- [GIVEN RECORDS]:
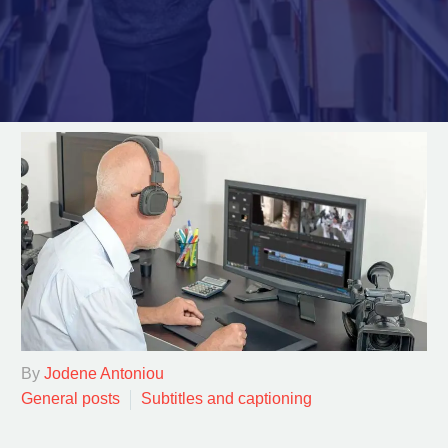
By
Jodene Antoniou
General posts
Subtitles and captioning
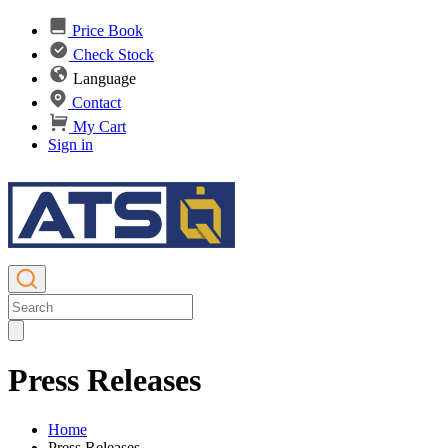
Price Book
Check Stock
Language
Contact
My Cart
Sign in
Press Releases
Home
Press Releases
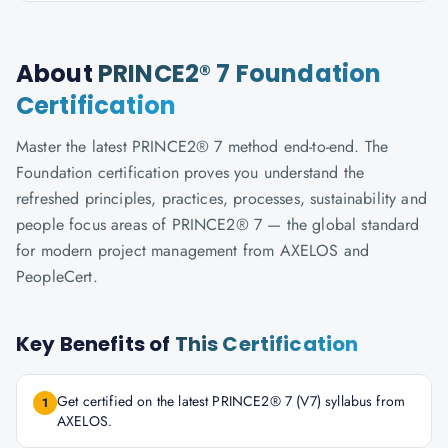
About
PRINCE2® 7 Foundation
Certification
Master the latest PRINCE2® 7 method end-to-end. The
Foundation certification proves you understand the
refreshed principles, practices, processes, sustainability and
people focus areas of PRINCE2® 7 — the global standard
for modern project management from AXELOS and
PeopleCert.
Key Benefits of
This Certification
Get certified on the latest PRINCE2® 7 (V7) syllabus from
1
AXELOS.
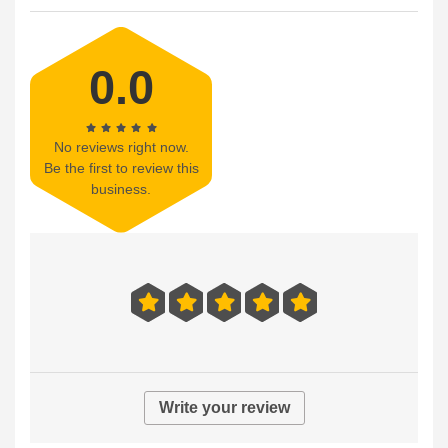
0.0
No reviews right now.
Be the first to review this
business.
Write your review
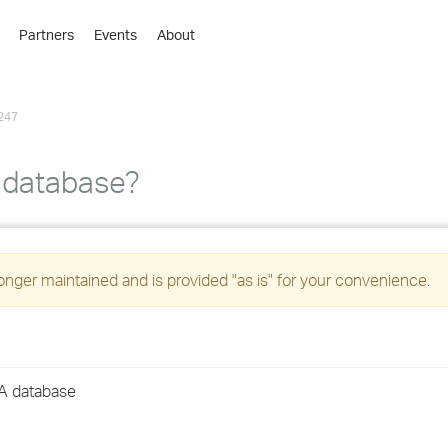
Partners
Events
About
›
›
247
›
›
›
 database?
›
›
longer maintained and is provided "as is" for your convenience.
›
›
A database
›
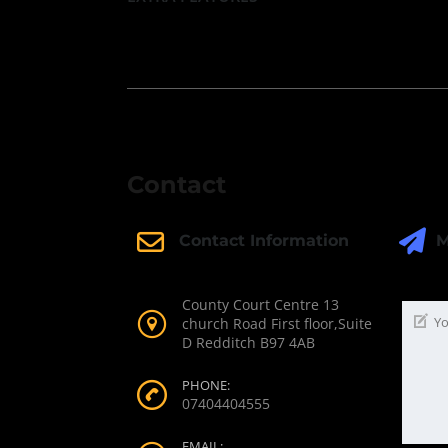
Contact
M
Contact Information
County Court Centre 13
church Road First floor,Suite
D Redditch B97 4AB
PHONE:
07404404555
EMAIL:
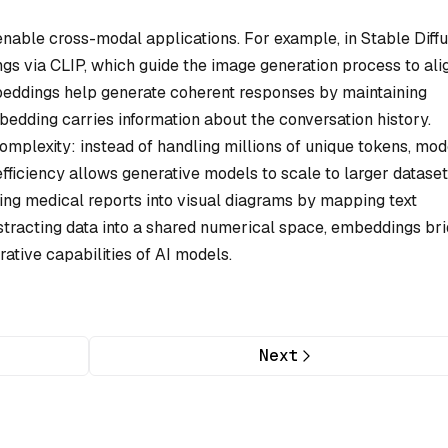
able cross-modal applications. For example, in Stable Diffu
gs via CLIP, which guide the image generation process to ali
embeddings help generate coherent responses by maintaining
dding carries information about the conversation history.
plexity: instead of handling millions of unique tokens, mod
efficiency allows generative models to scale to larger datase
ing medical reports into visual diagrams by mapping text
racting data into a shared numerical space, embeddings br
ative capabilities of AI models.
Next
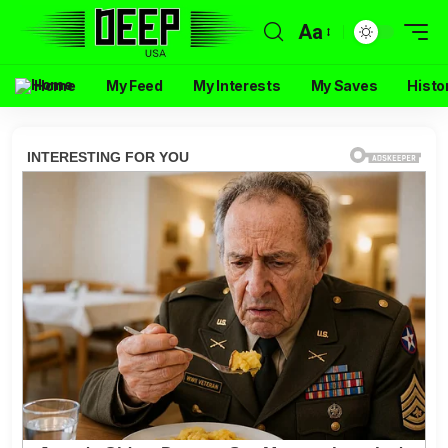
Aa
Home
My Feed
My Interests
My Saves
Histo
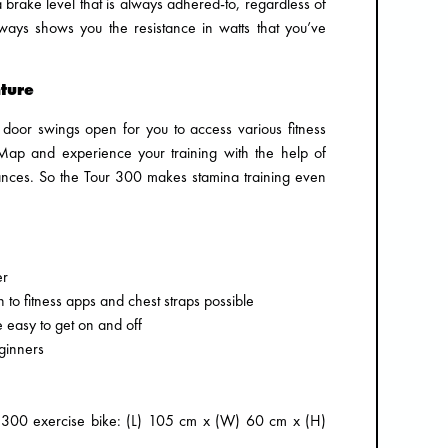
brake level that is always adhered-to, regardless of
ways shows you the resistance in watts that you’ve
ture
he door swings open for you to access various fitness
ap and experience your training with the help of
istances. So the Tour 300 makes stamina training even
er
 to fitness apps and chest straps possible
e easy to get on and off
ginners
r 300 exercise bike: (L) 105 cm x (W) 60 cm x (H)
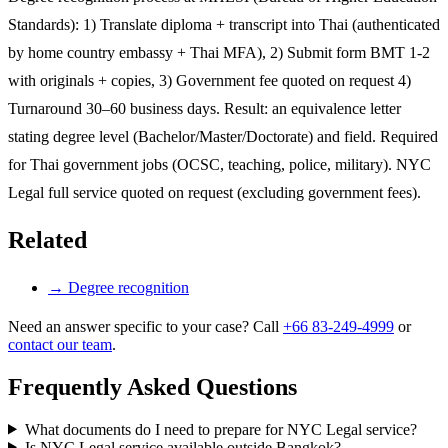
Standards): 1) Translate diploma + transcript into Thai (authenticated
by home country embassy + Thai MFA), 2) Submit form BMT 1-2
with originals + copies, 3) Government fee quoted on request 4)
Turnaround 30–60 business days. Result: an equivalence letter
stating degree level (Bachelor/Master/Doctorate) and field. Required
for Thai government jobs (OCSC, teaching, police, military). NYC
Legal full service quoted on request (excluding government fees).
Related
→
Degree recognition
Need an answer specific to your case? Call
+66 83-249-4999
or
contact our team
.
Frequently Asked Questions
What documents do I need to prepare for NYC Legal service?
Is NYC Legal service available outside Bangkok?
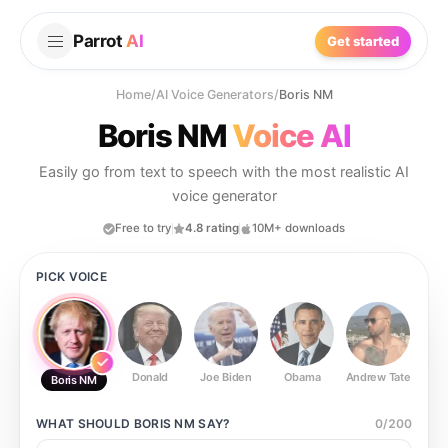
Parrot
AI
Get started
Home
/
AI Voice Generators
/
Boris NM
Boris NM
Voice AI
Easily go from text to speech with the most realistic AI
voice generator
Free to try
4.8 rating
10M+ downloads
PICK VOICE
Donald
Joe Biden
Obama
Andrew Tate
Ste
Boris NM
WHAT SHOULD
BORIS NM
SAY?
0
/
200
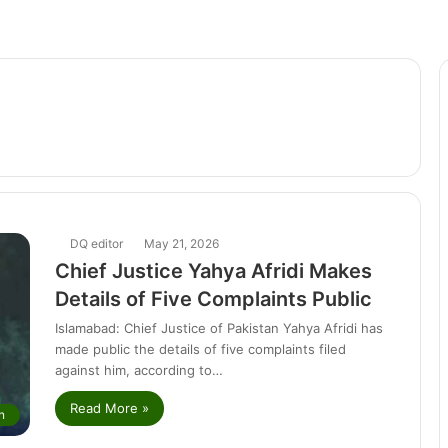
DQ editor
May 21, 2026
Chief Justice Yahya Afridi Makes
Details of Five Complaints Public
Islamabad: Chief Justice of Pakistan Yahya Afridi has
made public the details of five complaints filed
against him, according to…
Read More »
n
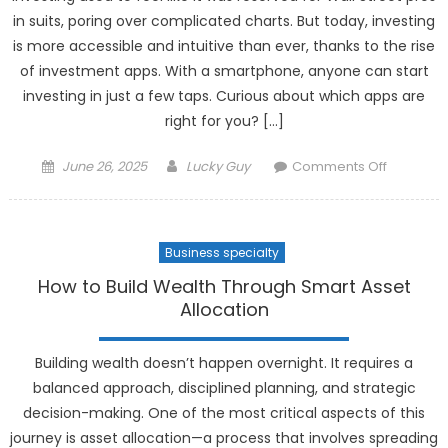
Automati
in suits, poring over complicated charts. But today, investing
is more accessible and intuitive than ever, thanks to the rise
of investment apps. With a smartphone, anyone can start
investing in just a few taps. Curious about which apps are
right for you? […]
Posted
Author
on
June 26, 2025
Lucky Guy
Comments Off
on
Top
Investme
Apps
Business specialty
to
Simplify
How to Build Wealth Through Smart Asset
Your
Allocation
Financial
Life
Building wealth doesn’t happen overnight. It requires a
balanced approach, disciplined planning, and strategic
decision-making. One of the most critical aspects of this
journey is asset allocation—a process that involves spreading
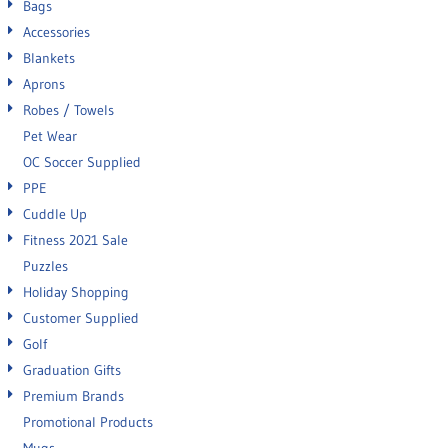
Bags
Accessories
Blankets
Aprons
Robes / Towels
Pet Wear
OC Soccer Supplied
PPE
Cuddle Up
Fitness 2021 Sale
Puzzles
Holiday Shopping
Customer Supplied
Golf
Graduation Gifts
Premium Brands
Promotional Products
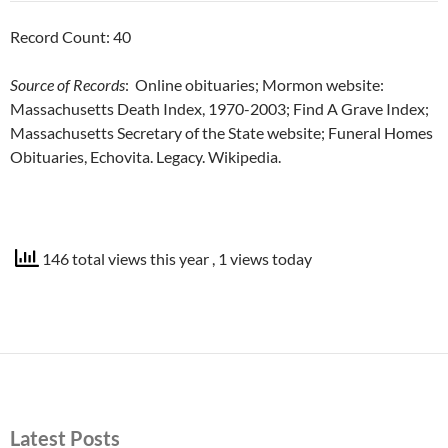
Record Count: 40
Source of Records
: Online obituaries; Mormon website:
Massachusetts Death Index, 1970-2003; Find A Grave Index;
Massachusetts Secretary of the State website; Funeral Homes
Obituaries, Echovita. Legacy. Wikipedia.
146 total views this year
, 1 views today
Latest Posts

- [WHAT THE TASK ASKS]: Copy the data word for word and omit every picture.

- [WORKED SOLUTION]:
By
Jodene Antoniou
General posts
Subtitles and captioning
Price Book
Check Stock
Language
Contact
My Cart
Sign in
Press Releases
Home
Press Releases
About
PRINCE2® 7 Foundation
Certification
Master the latest PRINCE2® 7 method end-to-end. The
Foundation certification proves you understand the
refreshed principles, practices, processes, sustainability and
people focus areas of PRINCE2® 7 — the global standard
for modern project management from AXELOS and
PeopleCert.
Key Benefits of
This Certification
Get certified on the latest PRINCE2® 7 (V7) syllabus from
1
AXELOS.
0.0
No reviews right now.
Be the first to review this
business.
Write your review
Partners
Events
About
›
›
247
›
›
›
 database?
›
›
longer maintained and is provided "as is" for your convenience.
›
›
A database
›
Contact
M
Contact Information
County Court Centre 13
church Road First floor,Suite
D Redditch B97 4AB
PHONE:
07404404555
EMAIL:
able cross-modal applications. For example, in Stable Diffu
gs via CLIP, which guide the image generation process to ali
embeddings help generate coherent responses by maintaining
dding carries information about the conversation history.
plexity: instead of handling millions of unique tokens, mod
efficiency allows generative models to scale to larger datase
ing medical reports into visual diagrams by mapping text
racting data into a shared numerical space, embeddings br
ative capabilities of AI models.
Next
Aa
Home
My Feed
My Interests
My Saves
Histo
brake level that is always adhered-to, regardless of
ways shows you the resistance in watts that you’ve
ture
he door swings open for you to access various fitness
ap and experience your training with the help of
istances. So the Tour 300 makes stamina training even
er
 to fitness apps and chest straps possible
e easy to get on and off
ginners
r 300 exercise bike: (L) 105 cm x (W) 60 cm x (H)
Standards): 1) Translate diploma + transcript into Thai (authenticated
by home country embassy + Thai MFA), 2) Submit form BMT 1-2
with originals + copies, 3) Government fee quoted on request 4)
Turnaround 30–60 business days. Result: an equivalence letter
stating degree level (Bachelor/Master/Doctorate) and field. Required
for Thai government jobs (OCSC, teaching, police, military). NYC
Legal full service quoted on request (excluding government fees).
Related
→
Degree recognition
Need an answer specific to your case? Call
+66 83-249-4999
or
contact our team
.
Frequently Asked Questions
What documents do I need to prepare for NYC Legal service?
Is NYC Legal service available outside Bangkok?
Parrot
AI
Get started
Home
/
AI Voice Generators
/
Boris NM
Boris NM
Voice AI
Easily go from text to speech with the most realistic AI
voice generator
Free to try
4.8 rating
10M+ downloads
PICK VOICE
Donald
Joe Biden
Obama
Andrew Tate
Ste
Boris NM
WHAT SHOULD
BORIS NM
SAY?
0
/
200
DQ editor
May 21, 2026
Chief Justice Yahya Afridi Makes
Details of Five Complaints Public
Islamabad: Chief Justice of Pakistan Yahya Afridi has
made public the details of five complaints filed
against him, according to…
Read More »
n
Automati
in suits, poring over complicated charts. But today, investing
is more accessible and intuitive than ever, thanks to the rise
of investment apps. With a smartphone, anyone can start
investing in just a few taps. Curious about which apps are
right for you? […]
Posted
Author
on
June 26, 2025
Lucky Guy
Comments Off
on
Top
Investme
Apps
Business specialty
to
Simplify
How to Build Wealth Through Smart Asset
Your
Allocation
Financial
Life
Building wealth doesn’t happen overnight. It requires a
balanced approach, disciplined planning, and strategic
decision-making. One of the most critical aspects of this
journey is asset allocation—a process that involves spreading
Bags
Accessories
Blankets
Aprons
Robes / Towels
Pet Wear
OC Soccer Supplied
PPE
Cuddle Up
Fitness 2021 Sale
Puzzles
Holiday Shopping
Customer Supplied
Golf
Graduation Gifts
Premium Brands
Promotional Products
Record Count: 40
Source of Records
: Online obituaries; Mormon website:
Massachusetts Death Index, 1970-2003; Find A Grave Index;
Massachusetts Secretary of the State website; Funeral Homes
Obituaries, Echovita. Legacy. Wikipedia.
146 total views this year
, 1 views today
Latest Posts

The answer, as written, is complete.